Aufgabe:
Tausche im Textauszug „Salzburg“ gegen „Linz“ aus. Gib dabei den Abschnitt wieder, der mit „Bild: Schützte eine“ beginnt und mit „Internet noch Geld.“ endet.

Bild: Schützte eine junge Türkin nicht vor der Abschiebung: Wohnung in einem …
Bremen taz | Die junge Türkin, die vor rund zwei Wochen aus Hamburg [1][mit
ihren beiden Kindern nach Österreich abgeschoben] wurde, sucht dort nach
Hilfe. Das teilte der taz das Hamburger Frauenhaus mit, in dem sie zuletzt
gelebt hatte. „Wir haben am Wochenende mit ihr telefoniert und ihr zwei
Beratungsstellen in der Nähe genannt“, sagte am Montag eine Mitarbeiterin.
Die 28-Jährige sei mit den Kindern (sechs und acht Jahre alt) offenbar in
der Nähe von Salzburg untergebracht worden. „Sie sagte, dass die Busse in
die Stadt nur sehr selten fahren.“ Erschwerend komme hinzu, dass es ihr und
den Kindern psychisch nicht gut gehe, sie spreche nur wenig Deutsch, habe
weder stabiles Internet noch Geld.

Datenauszug:

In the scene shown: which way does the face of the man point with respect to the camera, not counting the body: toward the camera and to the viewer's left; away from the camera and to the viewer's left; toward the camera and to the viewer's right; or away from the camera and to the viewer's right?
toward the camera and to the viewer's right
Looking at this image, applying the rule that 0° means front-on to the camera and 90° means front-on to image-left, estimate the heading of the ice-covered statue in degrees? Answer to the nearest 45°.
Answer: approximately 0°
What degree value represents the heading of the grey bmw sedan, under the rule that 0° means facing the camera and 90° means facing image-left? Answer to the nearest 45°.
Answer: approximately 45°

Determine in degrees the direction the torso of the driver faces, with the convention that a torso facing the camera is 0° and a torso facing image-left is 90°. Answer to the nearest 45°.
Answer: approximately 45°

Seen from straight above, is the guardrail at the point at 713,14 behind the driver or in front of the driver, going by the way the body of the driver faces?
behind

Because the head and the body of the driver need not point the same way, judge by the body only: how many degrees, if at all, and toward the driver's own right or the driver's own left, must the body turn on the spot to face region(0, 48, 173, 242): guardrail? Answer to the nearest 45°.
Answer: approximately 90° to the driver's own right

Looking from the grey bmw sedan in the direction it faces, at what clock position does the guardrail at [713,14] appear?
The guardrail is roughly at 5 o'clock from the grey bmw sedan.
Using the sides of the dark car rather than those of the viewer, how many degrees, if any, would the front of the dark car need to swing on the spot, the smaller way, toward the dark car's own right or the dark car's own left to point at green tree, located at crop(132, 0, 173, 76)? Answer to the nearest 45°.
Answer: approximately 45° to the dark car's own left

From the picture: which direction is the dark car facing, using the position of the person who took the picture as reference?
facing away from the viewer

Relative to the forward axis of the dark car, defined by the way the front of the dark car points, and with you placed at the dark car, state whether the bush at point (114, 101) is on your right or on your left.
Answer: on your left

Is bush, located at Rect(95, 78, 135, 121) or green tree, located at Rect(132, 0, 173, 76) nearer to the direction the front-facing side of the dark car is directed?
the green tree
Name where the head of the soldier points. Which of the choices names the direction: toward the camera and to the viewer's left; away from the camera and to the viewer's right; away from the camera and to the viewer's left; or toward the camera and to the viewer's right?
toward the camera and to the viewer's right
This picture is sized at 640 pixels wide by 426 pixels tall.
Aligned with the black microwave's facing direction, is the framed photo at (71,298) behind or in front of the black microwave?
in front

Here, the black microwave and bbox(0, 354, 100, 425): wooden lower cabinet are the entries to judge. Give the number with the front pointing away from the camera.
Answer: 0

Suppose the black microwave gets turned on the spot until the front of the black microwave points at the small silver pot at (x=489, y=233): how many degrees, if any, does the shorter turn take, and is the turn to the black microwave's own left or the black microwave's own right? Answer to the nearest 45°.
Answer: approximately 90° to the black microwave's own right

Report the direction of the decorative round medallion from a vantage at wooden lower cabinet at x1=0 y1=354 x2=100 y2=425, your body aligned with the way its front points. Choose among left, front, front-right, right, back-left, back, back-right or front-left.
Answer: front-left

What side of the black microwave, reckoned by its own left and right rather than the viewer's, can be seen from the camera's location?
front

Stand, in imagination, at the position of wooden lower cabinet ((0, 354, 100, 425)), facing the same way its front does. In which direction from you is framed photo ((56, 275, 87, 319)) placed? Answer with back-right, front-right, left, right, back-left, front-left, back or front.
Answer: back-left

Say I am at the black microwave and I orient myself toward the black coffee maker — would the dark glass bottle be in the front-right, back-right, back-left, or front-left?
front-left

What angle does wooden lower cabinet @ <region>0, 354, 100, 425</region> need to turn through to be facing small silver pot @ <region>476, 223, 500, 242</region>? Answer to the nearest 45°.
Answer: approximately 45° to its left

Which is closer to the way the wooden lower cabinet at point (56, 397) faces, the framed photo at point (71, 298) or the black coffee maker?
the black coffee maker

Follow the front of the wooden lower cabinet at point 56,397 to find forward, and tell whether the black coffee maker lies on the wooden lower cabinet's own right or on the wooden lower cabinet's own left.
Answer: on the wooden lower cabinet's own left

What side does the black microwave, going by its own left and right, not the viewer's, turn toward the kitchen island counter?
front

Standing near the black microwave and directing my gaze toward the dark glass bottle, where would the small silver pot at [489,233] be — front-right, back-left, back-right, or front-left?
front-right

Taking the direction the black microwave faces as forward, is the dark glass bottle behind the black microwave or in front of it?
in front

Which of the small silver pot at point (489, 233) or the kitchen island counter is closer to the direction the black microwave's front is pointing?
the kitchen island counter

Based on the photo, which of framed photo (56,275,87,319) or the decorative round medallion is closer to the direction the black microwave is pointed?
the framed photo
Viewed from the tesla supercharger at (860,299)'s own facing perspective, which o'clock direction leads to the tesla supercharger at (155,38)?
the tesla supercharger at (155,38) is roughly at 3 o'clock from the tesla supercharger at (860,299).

Ergebnis:
Bild: Schützte eine junge Türkin nicht vor der Abschiebung: Wohnung in einem …
Bremen taz | Die junge Türkin, die vor rund zwei Wochen aus Hamburg [1][mit
ihren beiden Kindern nach Österreich abgeschoben] wurde, sucht dort nach
Hilfe. Das teilte der taz das Hamburger Frauenhaus mit, in dem sie zuletzt
gelebt hatte. „Wir haben am Wochenende mit ihr telefoniert und ihr zwei
Beratungsstellen in der Nähe genannt“, sagte am Montag eine Mitarbeiterin.
Die 28-Jährige sei mit den Kindern (sechs und acht Jahre alt) offenbar in
der Nähe von Linz untergebracht worden. „Sie sagte, dass die Busse in
die Stadt nur sehr selten fahren.“ Erschwerend komme hinzu, dass es ihr und
den Kindern psychisch nicht gut gehe, sie spreche nur wenig Deutsch, habe
weder stabiles Internet noch Geld.